Yüksel, Güney Afrika Cumhuriyeti’nin, İsrail’in Refah kentine yönelik saldırılarının durdurulması için resen harekete geçecek ilave ihtiyati tedbir alınmasına dair değerlendirme yapması talebinde bulunduğunu aktardı.
Gazze’deki durumda, mahkemenin acil olarak ilgilenmesini gerektiren önemli bir gelişme yaşandığına da dikkati çeken Yüksel, Başbakan Binyamin Netanyahu’nun, İsrail ordusu ve güvenlik teşkilatına “Hamas’ın Gazze’nin güneyindeki 4 taburunun yok edilmesi ve buradaki nüfusun çıkarılması” için hükümete sunmak üzere ortak bir plan hazırlaması talimatını verdiğini anımsattı.
Yüksel, 280 bin Filistinliye ev sahipliği yapan Refah’ın şu anda derme çatma çadırlarda Gazze nüfusunun yarısından fazlasına ev sahipliği yaptığını belirtti.

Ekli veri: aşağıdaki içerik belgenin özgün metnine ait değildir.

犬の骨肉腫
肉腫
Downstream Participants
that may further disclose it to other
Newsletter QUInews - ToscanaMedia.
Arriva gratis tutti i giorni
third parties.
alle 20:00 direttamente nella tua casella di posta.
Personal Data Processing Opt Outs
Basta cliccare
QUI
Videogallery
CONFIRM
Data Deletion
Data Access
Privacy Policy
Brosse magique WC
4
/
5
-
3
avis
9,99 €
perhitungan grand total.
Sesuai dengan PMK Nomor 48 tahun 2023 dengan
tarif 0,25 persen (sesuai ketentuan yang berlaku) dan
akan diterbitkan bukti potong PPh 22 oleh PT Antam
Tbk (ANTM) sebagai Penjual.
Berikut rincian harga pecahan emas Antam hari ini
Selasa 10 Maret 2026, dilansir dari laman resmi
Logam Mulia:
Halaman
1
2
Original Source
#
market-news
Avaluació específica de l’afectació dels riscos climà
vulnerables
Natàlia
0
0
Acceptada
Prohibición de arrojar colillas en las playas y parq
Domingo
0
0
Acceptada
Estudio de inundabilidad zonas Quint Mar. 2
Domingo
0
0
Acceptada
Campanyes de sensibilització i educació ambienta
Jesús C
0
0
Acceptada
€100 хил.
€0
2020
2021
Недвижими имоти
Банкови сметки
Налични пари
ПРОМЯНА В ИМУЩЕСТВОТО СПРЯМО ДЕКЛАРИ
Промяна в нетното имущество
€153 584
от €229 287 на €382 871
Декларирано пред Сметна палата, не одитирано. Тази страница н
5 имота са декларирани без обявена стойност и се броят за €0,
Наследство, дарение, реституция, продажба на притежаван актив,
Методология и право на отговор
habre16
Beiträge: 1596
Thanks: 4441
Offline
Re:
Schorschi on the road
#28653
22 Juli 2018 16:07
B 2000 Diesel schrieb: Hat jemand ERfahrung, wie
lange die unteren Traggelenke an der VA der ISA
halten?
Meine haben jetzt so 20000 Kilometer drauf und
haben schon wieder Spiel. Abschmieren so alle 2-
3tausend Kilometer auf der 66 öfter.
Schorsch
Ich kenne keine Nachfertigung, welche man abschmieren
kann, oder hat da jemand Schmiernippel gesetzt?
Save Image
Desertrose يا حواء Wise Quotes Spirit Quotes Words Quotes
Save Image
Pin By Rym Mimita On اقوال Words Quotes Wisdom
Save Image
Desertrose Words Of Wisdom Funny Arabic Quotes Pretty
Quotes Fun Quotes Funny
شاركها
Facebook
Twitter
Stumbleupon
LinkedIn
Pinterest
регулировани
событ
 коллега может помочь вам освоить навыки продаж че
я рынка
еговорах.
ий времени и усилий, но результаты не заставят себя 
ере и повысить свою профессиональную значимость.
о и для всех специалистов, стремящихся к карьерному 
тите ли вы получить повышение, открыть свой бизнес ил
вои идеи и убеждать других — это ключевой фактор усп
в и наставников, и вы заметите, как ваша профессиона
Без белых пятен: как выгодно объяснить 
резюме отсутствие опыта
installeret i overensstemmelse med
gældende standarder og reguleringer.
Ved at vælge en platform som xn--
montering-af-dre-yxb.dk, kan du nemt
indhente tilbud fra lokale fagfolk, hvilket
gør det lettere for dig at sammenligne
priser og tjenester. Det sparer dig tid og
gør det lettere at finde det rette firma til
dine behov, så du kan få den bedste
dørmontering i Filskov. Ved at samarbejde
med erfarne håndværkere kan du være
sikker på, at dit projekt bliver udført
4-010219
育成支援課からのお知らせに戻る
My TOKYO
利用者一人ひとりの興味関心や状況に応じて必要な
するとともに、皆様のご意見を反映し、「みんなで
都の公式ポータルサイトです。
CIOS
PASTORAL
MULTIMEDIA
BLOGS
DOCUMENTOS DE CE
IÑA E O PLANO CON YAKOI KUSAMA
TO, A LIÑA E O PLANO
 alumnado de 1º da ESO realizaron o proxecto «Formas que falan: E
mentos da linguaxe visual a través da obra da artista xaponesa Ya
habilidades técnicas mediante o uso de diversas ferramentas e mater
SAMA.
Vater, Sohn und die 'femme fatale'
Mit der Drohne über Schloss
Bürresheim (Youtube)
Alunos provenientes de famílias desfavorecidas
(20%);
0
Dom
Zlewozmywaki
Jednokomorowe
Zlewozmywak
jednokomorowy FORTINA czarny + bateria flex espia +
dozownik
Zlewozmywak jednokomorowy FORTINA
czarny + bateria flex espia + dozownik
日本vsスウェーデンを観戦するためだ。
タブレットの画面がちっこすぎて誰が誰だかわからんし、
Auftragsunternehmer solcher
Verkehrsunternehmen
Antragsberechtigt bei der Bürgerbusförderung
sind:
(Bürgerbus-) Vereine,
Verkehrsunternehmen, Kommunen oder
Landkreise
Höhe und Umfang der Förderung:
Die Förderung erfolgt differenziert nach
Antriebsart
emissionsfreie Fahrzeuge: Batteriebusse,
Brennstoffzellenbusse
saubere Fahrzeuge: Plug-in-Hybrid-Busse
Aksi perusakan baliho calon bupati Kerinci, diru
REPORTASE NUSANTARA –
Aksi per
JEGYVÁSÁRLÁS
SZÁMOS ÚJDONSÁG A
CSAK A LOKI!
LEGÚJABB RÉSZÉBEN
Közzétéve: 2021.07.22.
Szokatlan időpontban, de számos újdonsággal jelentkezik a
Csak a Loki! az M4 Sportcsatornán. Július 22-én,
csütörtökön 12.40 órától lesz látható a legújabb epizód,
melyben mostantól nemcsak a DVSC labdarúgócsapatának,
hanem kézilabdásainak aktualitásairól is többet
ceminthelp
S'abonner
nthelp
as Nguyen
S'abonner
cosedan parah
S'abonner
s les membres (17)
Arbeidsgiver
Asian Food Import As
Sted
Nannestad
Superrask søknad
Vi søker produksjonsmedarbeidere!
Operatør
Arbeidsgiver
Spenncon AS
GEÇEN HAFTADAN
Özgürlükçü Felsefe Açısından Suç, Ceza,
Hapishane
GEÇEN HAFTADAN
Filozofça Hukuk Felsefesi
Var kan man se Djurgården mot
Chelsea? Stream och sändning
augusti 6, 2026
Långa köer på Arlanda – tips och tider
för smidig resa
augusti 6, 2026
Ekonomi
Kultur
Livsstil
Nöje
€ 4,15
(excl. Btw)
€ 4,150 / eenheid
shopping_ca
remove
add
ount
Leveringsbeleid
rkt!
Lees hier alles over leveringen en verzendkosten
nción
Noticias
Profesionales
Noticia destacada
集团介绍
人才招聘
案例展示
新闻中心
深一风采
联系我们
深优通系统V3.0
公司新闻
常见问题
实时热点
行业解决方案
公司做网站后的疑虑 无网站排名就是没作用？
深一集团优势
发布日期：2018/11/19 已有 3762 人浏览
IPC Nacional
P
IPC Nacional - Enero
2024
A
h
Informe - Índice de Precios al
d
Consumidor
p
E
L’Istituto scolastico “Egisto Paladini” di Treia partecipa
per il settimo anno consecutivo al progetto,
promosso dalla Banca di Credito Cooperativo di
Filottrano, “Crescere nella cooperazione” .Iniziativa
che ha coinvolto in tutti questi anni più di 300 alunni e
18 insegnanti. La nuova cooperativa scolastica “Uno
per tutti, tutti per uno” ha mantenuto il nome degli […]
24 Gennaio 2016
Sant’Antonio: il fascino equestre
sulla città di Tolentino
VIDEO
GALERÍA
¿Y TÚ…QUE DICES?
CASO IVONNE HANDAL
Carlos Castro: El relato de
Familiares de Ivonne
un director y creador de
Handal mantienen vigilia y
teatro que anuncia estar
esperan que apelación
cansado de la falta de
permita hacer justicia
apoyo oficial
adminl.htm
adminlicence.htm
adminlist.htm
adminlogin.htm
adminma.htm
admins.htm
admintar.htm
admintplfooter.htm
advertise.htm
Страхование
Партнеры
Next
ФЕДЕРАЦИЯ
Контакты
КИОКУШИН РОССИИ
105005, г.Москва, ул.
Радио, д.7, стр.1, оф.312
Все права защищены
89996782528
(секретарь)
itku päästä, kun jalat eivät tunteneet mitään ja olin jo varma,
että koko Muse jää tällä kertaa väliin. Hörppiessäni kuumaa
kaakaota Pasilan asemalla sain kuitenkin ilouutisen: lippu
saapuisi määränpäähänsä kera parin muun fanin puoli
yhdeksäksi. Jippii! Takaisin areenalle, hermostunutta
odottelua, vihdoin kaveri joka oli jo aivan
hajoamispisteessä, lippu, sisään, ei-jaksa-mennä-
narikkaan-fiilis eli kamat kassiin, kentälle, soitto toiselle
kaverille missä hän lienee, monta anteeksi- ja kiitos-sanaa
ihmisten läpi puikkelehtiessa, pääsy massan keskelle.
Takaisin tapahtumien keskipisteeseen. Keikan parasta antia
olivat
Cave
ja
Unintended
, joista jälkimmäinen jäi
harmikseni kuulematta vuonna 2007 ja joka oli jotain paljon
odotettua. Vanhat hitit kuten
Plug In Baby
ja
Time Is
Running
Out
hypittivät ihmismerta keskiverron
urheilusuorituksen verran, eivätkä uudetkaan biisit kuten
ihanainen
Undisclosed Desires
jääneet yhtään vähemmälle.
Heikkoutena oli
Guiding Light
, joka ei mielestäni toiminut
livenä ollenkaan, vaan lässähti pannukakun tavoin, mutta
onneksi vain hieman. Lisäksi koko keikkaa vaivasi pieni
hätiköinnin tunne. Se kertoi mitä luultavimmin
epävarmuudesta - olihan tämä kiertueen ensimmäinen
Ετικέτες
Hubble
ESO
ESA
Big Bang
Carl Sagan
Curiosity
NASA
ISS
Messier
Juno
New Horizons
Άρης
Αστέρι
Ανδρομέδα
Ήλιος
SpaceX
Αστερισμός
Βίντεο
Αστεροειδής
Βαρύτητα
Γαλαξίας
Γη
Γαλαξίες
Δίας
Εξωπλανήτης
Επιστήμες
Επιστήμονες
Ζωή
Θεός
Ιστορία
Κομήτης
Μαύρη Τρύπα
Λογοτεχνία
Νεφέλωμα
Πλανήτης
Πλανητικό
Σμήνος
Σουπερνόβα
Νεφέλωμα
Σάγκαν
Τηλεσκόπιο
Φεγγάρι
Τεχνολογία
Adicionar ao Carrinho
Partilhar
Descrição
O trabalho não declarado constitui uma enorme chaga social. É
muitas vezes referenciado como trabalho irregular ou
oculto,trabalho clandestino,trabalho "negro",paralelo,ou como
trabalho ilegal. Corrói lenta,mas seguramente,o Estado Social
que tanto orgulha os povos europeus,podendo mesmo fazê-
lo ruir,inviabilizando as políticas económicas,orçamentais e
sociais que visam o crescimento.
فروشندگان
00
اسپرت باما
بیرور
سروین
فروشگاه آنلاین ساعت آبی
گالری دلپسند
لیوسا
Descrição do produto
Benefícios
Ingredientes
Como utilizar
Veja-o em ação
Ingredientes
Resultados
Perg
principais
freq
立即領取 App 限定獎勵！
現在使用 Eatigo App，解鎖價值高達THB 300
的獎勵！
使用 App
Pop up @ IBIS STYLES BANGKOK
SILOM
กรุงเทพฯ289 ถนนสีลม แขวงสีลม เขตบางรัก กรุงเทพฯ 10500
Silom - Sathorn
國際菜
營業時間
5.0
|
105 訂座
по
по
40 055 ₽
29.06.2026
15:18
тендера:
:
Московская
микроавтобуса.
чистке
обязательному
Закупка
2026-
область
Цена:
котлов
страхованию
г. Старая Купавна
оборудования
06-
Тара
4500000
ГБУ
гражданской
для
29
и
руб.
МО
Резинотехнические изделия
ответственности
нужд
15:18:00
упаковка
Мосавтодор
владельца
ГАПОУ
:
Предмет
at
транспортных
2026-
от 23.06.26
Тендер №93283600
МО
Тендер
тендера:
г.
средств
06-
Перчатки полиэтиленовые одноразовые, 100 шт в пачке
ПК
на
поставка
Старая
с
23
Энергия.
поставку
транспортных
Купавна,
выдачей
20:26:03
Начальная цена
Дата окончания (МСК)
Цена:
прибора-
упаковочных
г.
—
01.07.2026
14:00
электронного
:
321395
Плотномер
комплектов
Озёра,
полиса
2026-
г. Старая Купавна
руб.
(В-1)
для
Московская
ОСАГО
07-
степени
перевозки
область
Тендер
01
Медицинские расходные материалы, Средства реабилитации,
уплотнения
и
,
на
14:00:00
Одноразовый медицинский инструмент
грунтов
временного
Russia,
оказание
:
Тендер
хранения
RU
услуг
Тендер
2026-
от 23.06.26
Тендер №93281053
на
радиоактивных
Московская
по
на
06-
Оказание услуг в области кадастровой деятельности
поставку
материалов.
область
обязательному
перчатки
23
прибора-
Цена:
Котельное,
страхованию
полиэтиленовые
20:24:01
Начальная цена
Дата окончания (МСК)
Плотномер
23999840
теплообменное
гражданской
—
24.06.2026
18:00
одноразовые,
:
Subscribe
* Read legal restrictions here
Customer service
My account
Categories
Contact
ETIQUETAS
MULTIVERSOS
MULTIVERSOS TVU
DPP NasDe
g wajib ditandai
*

Uluslararası Adalet Divanı’nın, Doğu Kudüs dahil olmak üzere İsrail’in işgal ettiği Filistin toprakları, politika ve uygulamalarından kaynaklanan hukuki sonuçlar konusunda davanın devam ettiğini hatırlatan Yüksel, 26 Şubat’ta Türkiye’nin Uluslararası Adalet Divanı’nda sunum yapacağını kaydetti.
Türkiye’nin konuyu hassasiyetle takip ettiğini dile getiren Yüksel, Meclis adına bu görüşmelere katılacaklarını, Filistin’e gerekli desteği vereceklerini söyledi.
Filistin’e yapılan yardımlara da değinen Yüksel, bölgeye çok sayıda insani yardım malzemesinin ulaştırıldığını, 380 hasta ve yaralının Türkiye’ye getirildiğini anlattı.
Açıklamalarının ardından basın mensuplarının sorularını da yanıtlayan Yüksel, bir gazetecinin “Bir ihtiyati tedbir kararının daha alınmasının bir şeyi değiştireceğine inanıyor musunuz?” sorusu üzerine, ihtiyati tedbir kararlarının bağlayıcı olduğunu ve uygulama zorunluluğunun bulunduğunu ifade etti.